Harry has been strongly criticised for fuelling speculation about the health of the 76-year-old monarch while he is undergoing cancer treatment. “Prince Harry is saying 'I don't know how long my father has' – that's going to cause real concern and more speculation in the media and the wider public about what his diagnosis is, which is incredibly unhelpful going forward,” Ailsa Anderson, a former press secretary to the late Queen and Harry's grandmother, told ‘Sky News'.

“What you don't want to do is have your private life played out in the media. So, if you truly want reconciliation, you'll do it in private, not in a BBC News interview,” she said. After Harry decided to step down from full-time royal duties and moved to California in 2020, RAVEC decided to downgrade his high-level police protection for when he was back in the country.

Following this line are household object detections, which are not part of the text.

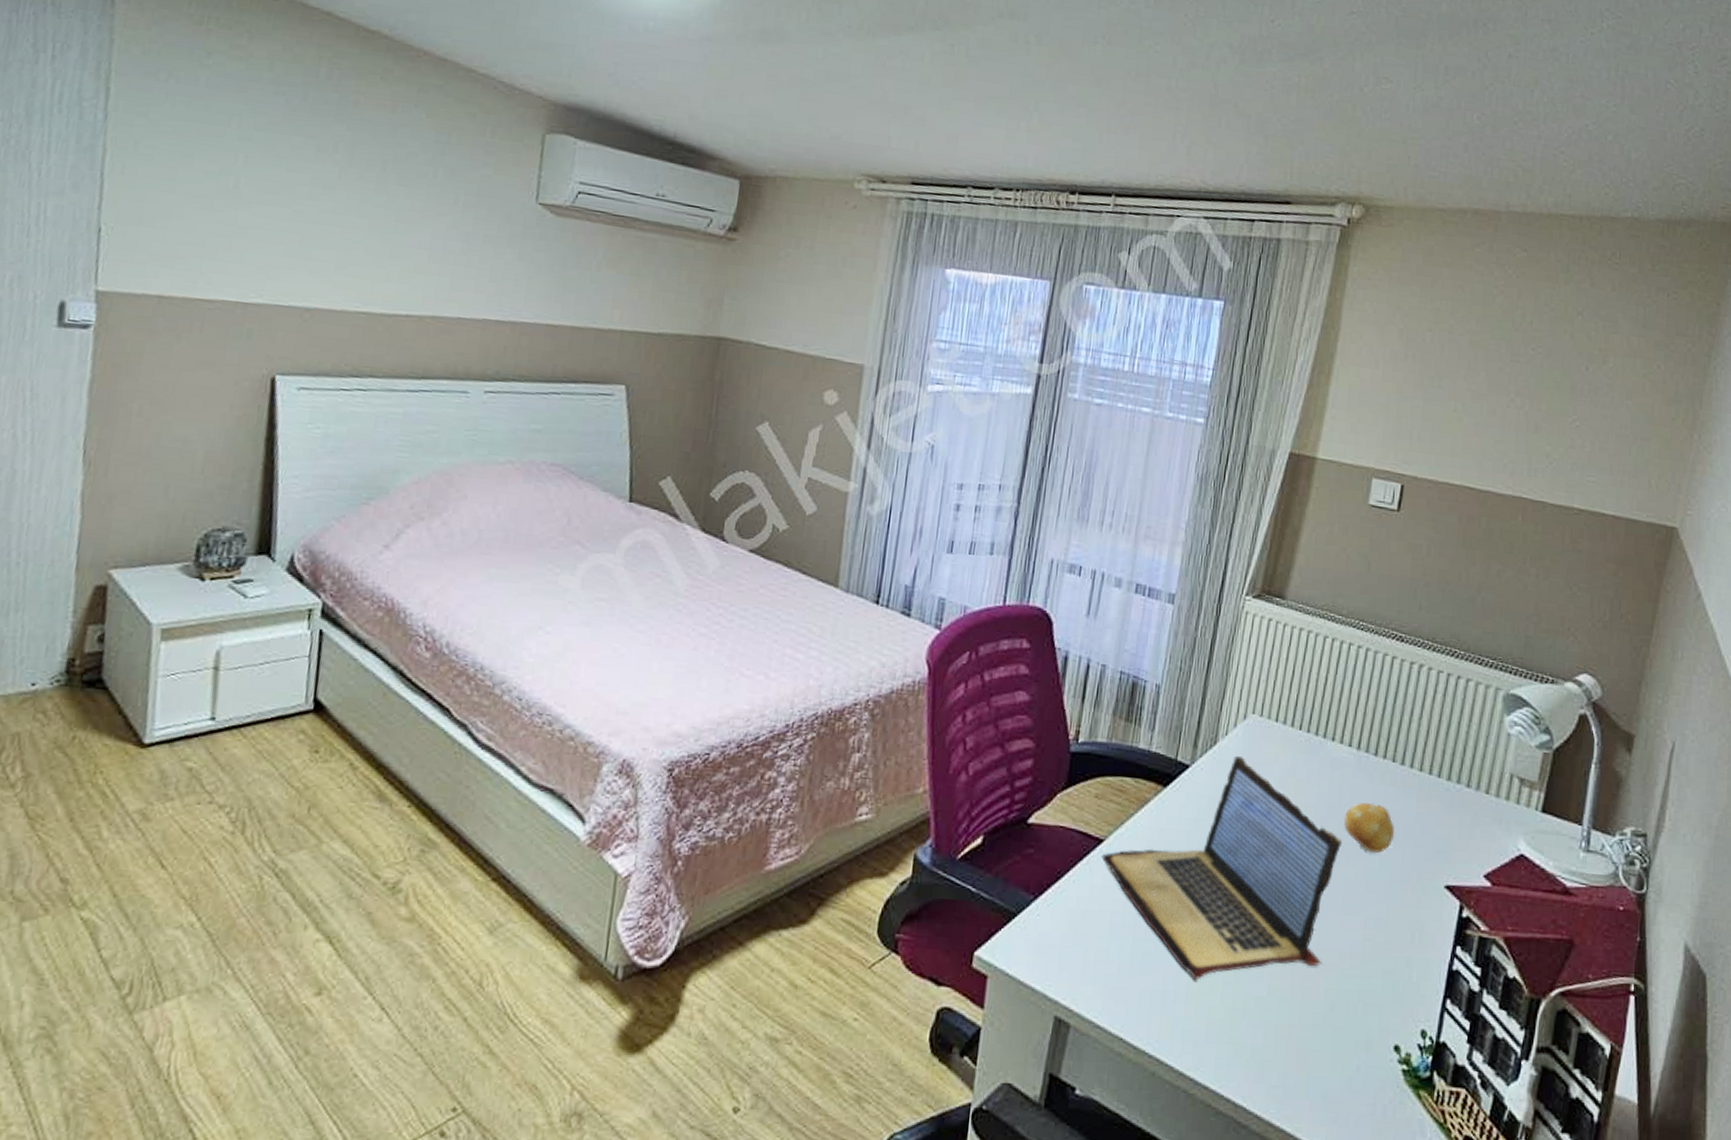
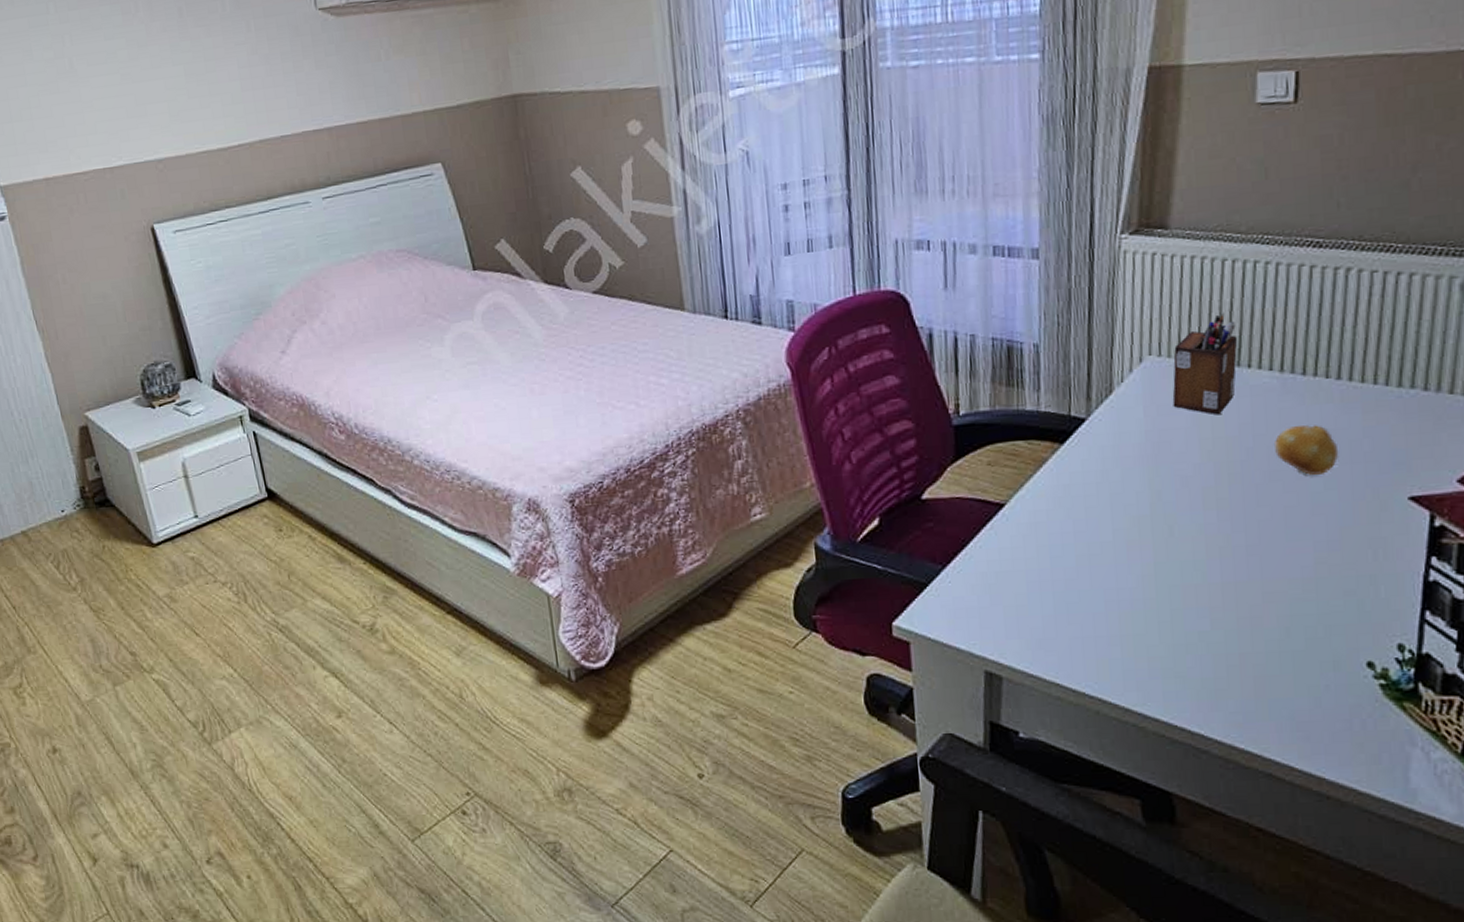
laptop: present [1101,756,1343,981] -> none [1005,401,1277,624]
desk organizer: none [1265,686,1328,782] -> present [1172,313,1238,415]

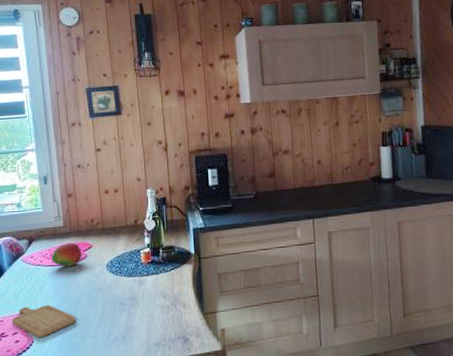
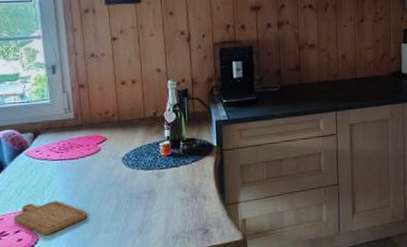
fruit: present [51,242,82,267] -> none [60,135,95,161]

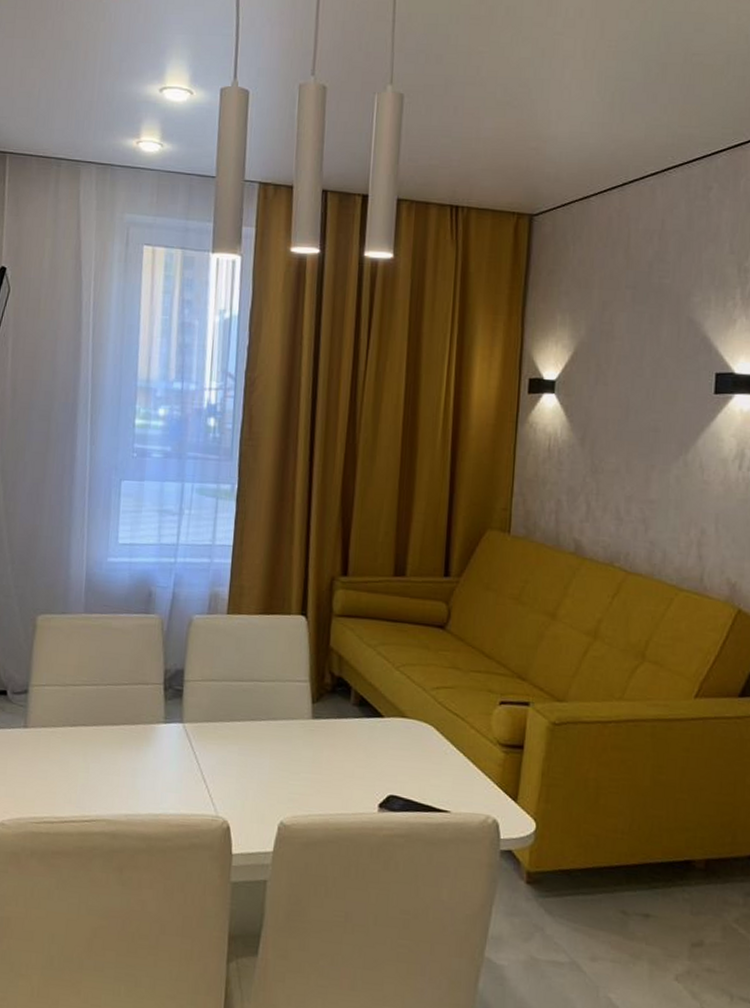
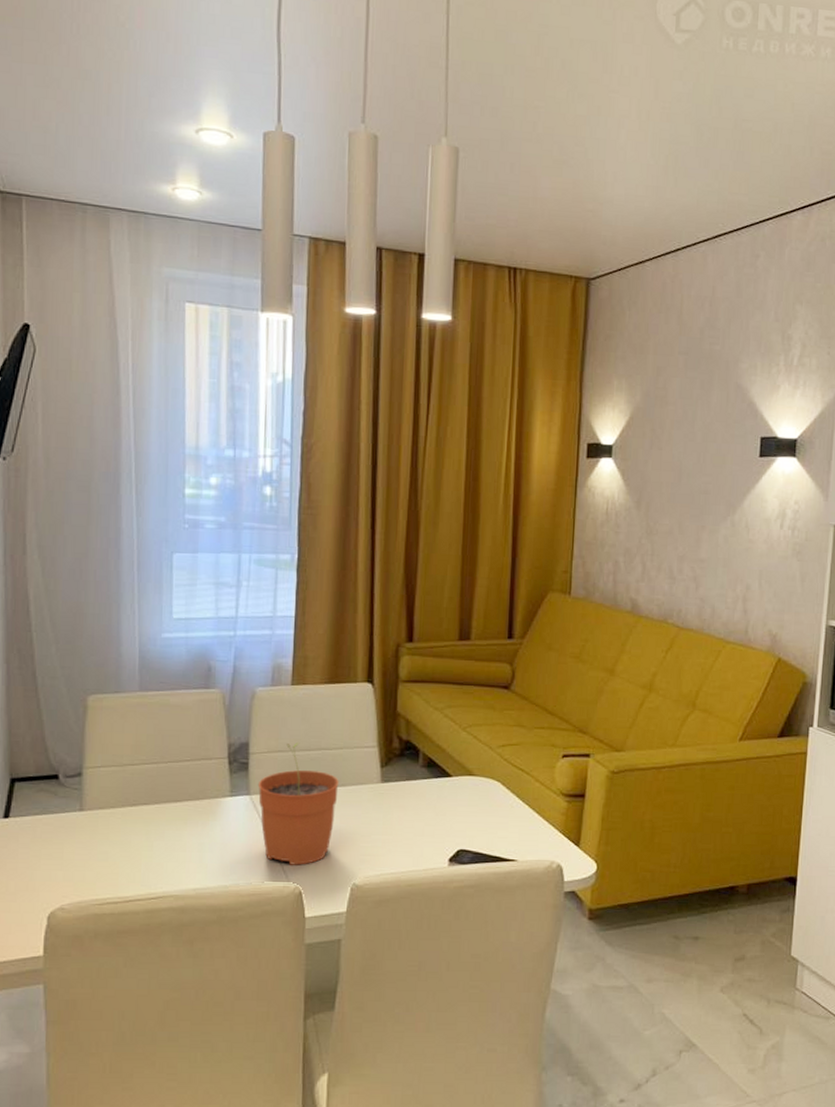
plant pot: none [191,672,270,799] -> present [257,743,339,865]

Since then, as the Duke of Sussex he has argued that his private protection team in the US no longer had access to the UK intelligence information needed to keep his wife and children safe.

The issue has remained a point of

contention, raising broader questions about the treatment of royals who step away from official duties and their entitlement to public-funded security and whether precedent may influence future decisions. At the Royal Courts of Justice on Friday, Judge Sir Geoffrey Vos said that while Prince Harry's safety concerns were both “powerful and moving,” his “sense of grievance” did not “translate into a legal argument.”